The problem is that stackage-server-cron tool is just an executable that is running

somewhere in a cloud and it doesn't have such environment. Therefore, until recently, we

had no means of getting the cabal files for core packages except by checking on

Hackage. With more and more core packages missing from Hackage, especially such critical

ones as base and bytestring, we had to come up with solution.

Solution

Solving this problem should be simple, because all we really need is cabal files. Haddock

for missing packages has been generated and was always available, it is the extra little

bit of the meta information that was needed in order to generate the appropriate links and

the package home page.

The first place to look for cabal files was the GHC git repository. The whole GHC bundle though is

quite different from all other packages that we are normally used to:

  • Libraries that GHC depends on do not come from Hackage, as we already know, instead they are pinned as git submodules.

  • Most of the packages that are defined in the GHC repository do not have cabal files. Instead they have

    templates that are used for generating cabal files for a particular architecture during

    the build process.

This means that the repository is not a good source for grabbing cabal files. Building GHC

from source is a time consuming process and we don't want to be doing that for every

release, just to get cabal files we need. A better alternative is to simply download a distribution package for a common operating

system and extract the missing cabal files from there. We used Linux x86_64 for Debian,

but the choice of the OS shouldn't really matter, since we only really need high level

information from those cabal files.

That was it. The only thing we really needed to do in order to get missing core files on

Stackage was to collect all missing cabal files and make them available to the

stackage-server-cron tool

Conclusion

Going back to the origin of Stackage it turns out that there was quite a few of such core

packages missing, one most common and most notable one was ghc itself. Only a handful of

officially released versions were ever uploaded to Hackage.

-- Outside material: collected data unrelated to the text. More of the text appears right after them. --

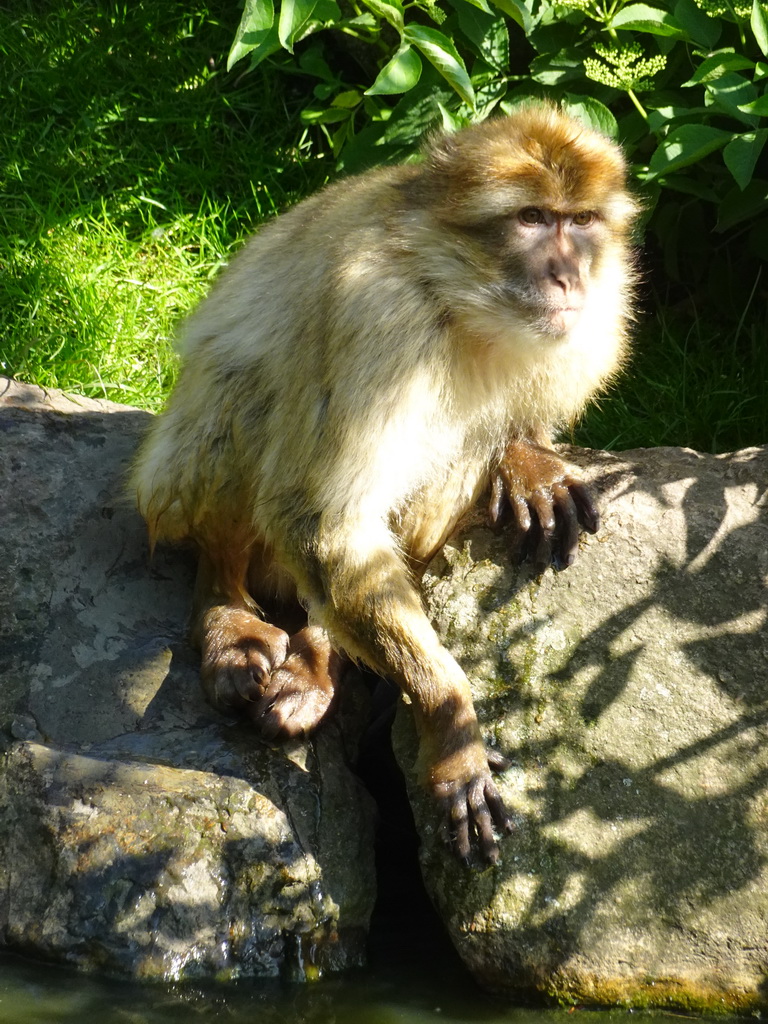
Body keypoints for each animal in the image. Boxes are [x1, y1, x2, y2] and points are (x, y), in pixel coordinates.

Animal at [132, 105, 638, 864]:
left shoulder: (593, 314)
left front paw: (528, 460)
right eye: (530, 218)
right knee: (245, 397)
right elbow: (319, 519)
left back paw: (319, 655)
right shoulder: (379, 314)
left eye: (579, 221)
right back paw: (225, 605)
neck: (461, 301)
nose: (566, 275)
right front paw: (451, 725)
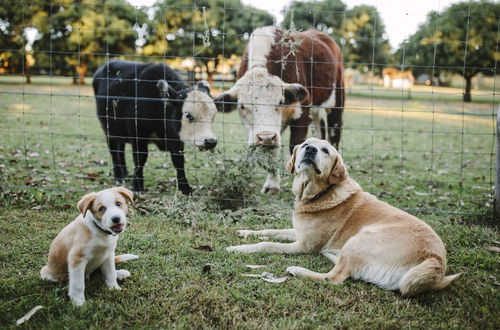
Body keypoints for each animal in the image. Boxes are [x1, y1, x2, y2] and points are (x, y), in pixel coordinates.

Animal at [93, 60, 218, 193]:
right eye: (188, 115)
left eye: (214, 115)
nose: (211, 141)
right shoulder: (138, 134)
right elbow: (140, 159)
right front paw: (137, 186)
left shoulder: (175, 138)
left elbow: (178, 160)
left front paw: (185, 187)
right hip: (108, 128)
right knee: (113, 150)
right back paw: (119, 176)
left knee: (120, 149)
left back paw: (125, 173)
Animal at [215, 26, 344, 193]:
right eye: (242, 106)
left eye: (281, 102)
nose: (265, 136)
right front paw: (272, 185)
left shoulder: (302, 111)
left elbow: (295, 145)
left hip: (337, 100)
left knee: (335, 131)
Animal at [228, 137, 460, 296]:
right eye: (305, 144)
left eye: (325, 150)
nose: (310, 149)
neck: (317, 194)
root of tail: (434, 259)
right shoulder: (297, 233)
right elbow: (270, 231)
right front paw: (245, 232)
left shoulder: (304, 245)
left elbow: (267, 243)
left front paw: (239, 248)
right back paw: (331, 254)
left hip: (361, 238)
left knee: (334, 277)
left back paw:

From now on we have a special repository

commercialhaskell/core-cabal-files where we can place cabal files for missing core packages, which stackage-server-cron

tool will pick up automatically. As it usually goes with public repositories

anyone from the community is encouraged to submit pull requests, whenever they notice

that a core package is not being listed on Stackage for a newly created snapshot.

For the past few weeks the very first such missing core package from Hackage

base-4.13.0.0 was being included on Stackage. With recent notable additions being bytestring-0.10.9.0, ghc-8.8.x and Cabal-3.0.1.0.